WHAT IS NEEDED: All of the records below should be output exactly.

[Collected data entries]
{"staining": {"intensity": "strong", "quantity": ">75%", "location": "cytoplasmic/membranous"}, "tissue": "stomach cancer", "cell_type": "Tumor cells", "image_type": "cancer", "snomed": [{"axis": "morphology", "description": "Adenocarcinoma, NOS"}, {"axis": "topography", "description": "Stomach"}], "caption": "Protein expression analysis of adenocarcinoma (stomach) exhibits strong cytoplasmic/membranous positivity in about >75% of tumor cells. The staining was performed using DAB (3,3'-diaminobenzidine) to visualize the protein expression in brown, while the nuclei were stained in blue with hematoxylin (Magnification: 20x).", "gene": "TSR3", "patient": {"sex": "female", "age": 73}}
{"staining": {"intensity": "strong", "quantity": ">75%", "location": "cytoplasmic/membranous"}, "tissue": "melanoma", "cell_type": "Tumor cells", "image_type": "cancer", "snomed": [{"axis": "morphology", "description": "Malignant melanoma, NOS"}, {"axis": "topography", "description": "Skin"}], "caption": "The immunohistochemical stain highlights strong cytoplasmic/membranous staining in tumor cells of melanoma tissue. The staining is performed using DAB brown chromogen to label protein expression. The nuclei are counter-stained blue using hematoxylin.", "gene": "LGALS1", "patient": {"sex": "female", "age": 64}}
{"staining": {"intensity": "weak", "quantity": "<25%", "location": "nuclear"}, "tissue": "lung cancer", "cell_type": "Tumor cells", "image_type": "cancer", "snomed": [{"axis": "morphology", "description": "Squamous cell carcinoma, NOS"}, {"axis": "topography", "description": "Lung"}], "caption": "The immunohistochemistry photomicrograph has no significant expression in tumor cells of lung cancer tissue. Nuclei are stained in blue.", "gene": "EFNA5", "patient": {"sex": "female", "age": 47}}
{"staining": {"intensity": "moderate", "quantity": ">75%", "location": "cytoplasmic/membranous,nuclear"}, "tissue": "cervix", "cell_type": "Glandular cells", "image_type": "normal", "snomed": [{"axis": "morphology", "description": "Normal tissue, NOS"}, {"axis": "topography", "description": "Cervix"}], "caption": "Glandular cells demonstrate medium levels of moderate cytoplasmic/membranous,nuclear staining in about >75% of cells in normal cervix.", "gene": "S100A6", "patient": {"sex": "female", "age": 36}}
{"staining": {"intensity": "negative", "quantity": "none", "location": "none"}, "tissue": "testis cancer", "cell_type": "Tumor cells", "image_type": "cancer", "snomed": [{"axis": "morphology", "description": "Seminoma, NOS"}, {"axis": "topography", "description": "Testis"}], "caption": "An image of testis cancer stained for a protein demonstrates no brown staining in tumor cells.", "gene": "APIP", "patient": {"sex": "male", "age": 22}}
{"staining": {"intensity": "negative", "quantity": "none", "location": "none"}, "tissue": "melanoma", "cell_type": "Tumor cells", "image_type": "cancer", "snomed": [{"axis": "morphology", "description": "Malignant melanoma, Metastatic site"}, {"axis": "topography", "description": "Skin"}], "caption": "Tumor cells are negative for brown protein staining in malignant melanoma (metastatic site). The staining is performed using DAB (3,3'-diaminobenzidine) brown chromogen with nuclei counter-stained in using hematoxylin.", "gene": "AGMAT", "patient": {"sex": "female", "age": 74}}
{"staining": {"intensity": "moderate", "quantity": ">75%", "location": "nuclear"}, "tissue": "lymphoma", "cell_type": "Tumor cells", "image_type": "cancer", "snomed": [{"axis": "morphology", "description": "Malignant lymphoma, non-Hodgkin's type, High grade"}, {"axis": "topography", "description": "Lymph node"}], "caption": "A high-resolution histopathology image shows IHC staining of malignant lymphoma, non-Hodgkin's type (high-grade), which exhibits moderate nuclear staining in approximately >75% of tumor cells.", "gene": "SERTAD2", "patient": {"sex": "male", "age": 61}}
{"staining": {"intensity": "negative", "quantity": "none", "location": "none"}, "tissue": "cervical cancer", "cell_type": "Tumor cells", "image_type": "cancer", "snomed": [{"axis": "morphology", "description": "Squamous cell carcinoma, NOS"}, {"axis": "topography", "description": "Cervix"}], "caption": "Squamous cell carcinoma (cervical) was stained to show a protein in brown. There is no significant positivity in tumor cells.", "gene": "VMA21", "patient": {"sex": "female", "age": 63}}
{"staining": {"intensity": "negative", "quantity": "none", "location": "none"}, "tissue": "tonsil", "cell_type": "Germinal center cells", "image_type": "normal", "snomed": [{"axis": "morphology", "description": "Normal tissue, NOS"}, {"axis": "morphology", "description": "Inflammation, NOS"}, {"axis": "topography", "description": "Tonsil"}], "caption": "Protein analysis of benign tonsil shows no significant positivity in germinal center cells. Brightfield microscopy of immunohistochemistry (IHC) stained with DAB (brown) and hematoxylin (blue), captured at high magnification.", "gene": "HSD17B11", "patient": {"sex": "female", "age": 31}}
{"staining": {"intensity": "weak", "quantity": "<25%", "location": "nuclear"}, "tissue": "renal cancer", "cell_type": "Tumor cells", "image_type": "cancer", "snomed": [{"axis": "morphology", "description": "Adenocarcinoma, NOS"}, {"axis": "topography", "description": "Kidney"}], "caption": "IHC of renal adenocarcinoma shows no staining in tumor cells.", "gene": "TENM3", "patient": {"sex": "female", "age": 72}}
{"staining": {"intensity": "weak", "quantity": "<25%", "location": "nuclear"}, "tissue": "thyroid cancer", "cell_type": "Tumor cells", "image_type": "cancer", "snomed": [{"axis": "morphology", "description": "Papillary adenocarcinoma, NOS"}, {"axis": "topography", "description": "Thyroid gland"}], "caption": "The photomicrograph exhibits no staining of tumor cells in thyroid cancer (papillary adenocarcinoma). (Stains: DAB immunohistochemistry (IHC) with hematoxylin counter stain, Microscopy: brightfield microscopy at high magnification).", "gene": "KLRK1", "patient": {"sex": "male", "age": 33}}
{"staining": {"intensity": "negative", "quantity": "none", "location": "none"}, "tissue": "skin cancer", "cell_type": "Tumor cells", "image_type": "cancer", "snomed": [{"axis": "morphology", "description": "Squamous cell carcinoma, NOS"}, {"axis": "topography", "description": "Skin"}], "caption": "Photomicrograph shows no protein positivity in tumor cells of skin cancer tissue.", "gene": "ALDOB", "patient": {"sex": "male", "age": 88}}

EXPECTED ANSWER:
{"staining": {"intensity": "strong", "quantity": ">75%", "location": "cytoplasmic/membranous"}, "tissue": "stomach cancer", "cell_type": "Tumor cells", "image_type": "cancer", "snomed": [{"axis": "morphology", "description": "Adenocarcinoma, NOS"}, {"axis": "topography", "description": "Stomach"}], "caption": "Protein expression analysis of adenocarcinoma (stomach) exhibits strong cytoplasmic/membranous positivity in about >75% of tumor cells. The staining was performed using DAB (3,3'-diaminobenzidine) to visualize the protein expression in brown, while the nuclei were stained in blue with hematoxylin (Magnification: 20x).", "gene": "TSR3", "patient": {"sex": "female", "age": 73}}
{"staining": {"intensity": "strong", "quantity": ">75%", "location": "cytoplasmic/membranous"}, "tissue": "melanoma", "cell_type": "Tumor cells", "image_type": "cancer", "snomed": [{"axis": "morphology", "description": "Malignant melanoma, NOS"}, {"axis": "topography", "description": "Skin"}], "caption": "The immunohistochemical stain highlights strong cytoplasmic/membranous staining in tumor cells of melanoma tissue. The staining is performed using DAB brown chromogen to label protein expression. The nuclei are counter-stained blue using hematoxylin.", "gene": "LGALS1", "patient": {"sex": "female", "age": 64}}
{"staining": {"intensity": "weak", "quantity": "<25%", "location": "nuclear"}, "tissue": "lung cancer", "cell_type": "Tumor cells", "image_type": "cancer", "snomed": [{"axis": "morphology", "description": "Squamous cell carcinoma, NOS"}, {"axis": "topography", "description": "Lung"}], "caption": "The immunohistochemistry photomicrograph has no significant expression in tumor cells of lung cancer tissue. Nuclei are stained in blue.", "gene": "EFNA5", "patient": {"sex": "female", "age": 47}}
{"staining": {"intensity": "moderate", "quantity": ">75%", "location": "cytoplasmic/membranous,nuclear"}, "tissue": "cervix", "cell_type": "Glandular cells", "image_type": "normal", "snomed": [{"axis": "morphology", "description": "Normal tissue, NOS"}, {"axis": "topography", "description": "Cervix"}], "caption": "Glandular cells demonstrate medium levels of moderate cytoplasmic/membranous,nuclear staining in about >75% of cells in normal cervix.", "gene": "S100A6", "patient": {"sex": "female", "age": 36}}
{"staining": {"intensity": "negative", "quantity": "none", "location": "none"}, "tissue": "testis cancer", "cell_type": "Tumor cells", "image_type": "cancer", "snomed": [{"axis": "morphology", "description": "Seminoma, NOS"}, {"axis": "topography", "description": "Testis"}], "caption": "An image of testis cancer stained for a protein demonstrates no brown staining in tumor cells.", "gene": "APIP", "patient": {"sex": "male", "age": 22}}
{"staining": {"intensity": "negative", "quantity": "none", "location": "none"}, "tissue": "melanoma", "cell_type": "Tumor cells", "image_type": "cancer", "snomed": [{"axis": "morphology", "description": "Malignant melanoma, Metastatic site"}, {"axis": "topography", "description": "Skin"}], "caption": "Tumor cells are negative for brown protein staining in malignant melanoma (metastatic site). The staining is performed using DAB (3,3'-diaminobenzidine) brown chromogen with nuclei counter-stained in using hematoxylin.", "gene": "AGMAT", "patient": {"sex": "female", "age": 74}}
{"staining": {"intensity": "moderate", "quantity": ">75%", "location": "nuclear"}, "tissue": "lymphoma", "cell_type": "Tumor cells", "image_type": "cancer", "snomed": [{"axis": "morphology", "description": "Malignant lymphoma, non-Hodgkin's type, High grade"}, {"axis": "topography", "description": "Lymph node"}], "caption": "A high-resolution histopathology image shows IHC staining of malignant lymphoma, non-Hodgkin's type (high-grade), which exhibits moderate nuclear staining in approximately >75% of tumor cells.", "gene": "SERTAD2", "patient": {"sex": "male", "age": 61}}
{"staining": {"intensity": "negative", "quantity": "none", "location": "none"}, "tissue": "cervical cancer", "cell_type": "Tumor cells", "image_type": "cancer", "snomed": [{"axis": "morphology", "description": "Squamous cell carcinoma, NOS"}, {"axis": "topography", "description": "Cervix"}], "caption": "Squamous cell carcinoma (cervical) was stained to show a protein in brown. There is no significant positivity in tumor cells.", "gene": "VMA21", "patient": {"sex": "female", "age": 63}}
{"staining": {"intensity": "negative", "quantity": "none", "location": "none"}, "tissue": "tonsil", "cell_type": "Germinal center cells", "image_type": "normal", "snomed": [{"axis": "morphology", "description": "Normal tissue, NOS"}, {"axis": "morphology", "description": "Inflammation, NOS"}, {"axis": "topography", "description": "Tonsil"}], "caption": "Protein analysis of benign tonsil shows no significant positivity in germinal center cells. Brightfield microscopy of immunohistochemistry (IHC) stained with DAB (brown) and hematoxylin (blue), captured at high magnification.", "gene": "HSD17B11", "patient": {"sex": "female", "age": 31}}
{"staining": {"intensity": "weak", "quantity": "<25%", "location": "nuclear"}, "tissue": "renal cancer", "cell_type": "Tumor cells", "image_type": "cancer", "snomed": [{"axis": "morphology", "description": "Adenocarcinoma, NOS"}, {"axis": "topography", "description": "Kidney"}], "caption": "IHC of renal adenocarcinoma shows no staining in tumor cells.", "gene": "TENM3", "patient": {"sex": "female", "age": 72}}
{"staining": {"intensity": "weak", "quantity": "<25%", "location": "nuclear"}, "tissue": "thyroid cancer", "cell_type": "Tumor cells", "image_type": "cancer", "snomed": [{"axis": "morphology", "description": "Papillary adenocarcinoma, NOS"}, {"axis": "topography", "description": "Thyroid gland"}], "caption": "The photomicrograph exhibits no staining of tumor cells in thyroid cancer (papillary adenocarcinoma). (Stains: DAB immunohistochemistry (IHC) with hematoxylin counter stain, Microscopy: brightfield microscopy at high magnification).", "gene": "KLRK1", "patient": {"sex": "male", "age": 33}}
{"staining": {"intensity": "negative", "quantity": "none", "location": "none"}, "tissue": "skin cancer", "cell_type": "Tumor cells", "image_type": "cancer", "snomed": [{"axis": "morphology", "description": "Squamous cell carcinoma, NOS"}, {"axis": "topography", "description": "Skin"}], "caption": "Photomicrograph shows no protein positivity in tumor cells of skin cancer tissue.", "gene": "ALDOB", "patient": {"sex": "male", "age": 88}}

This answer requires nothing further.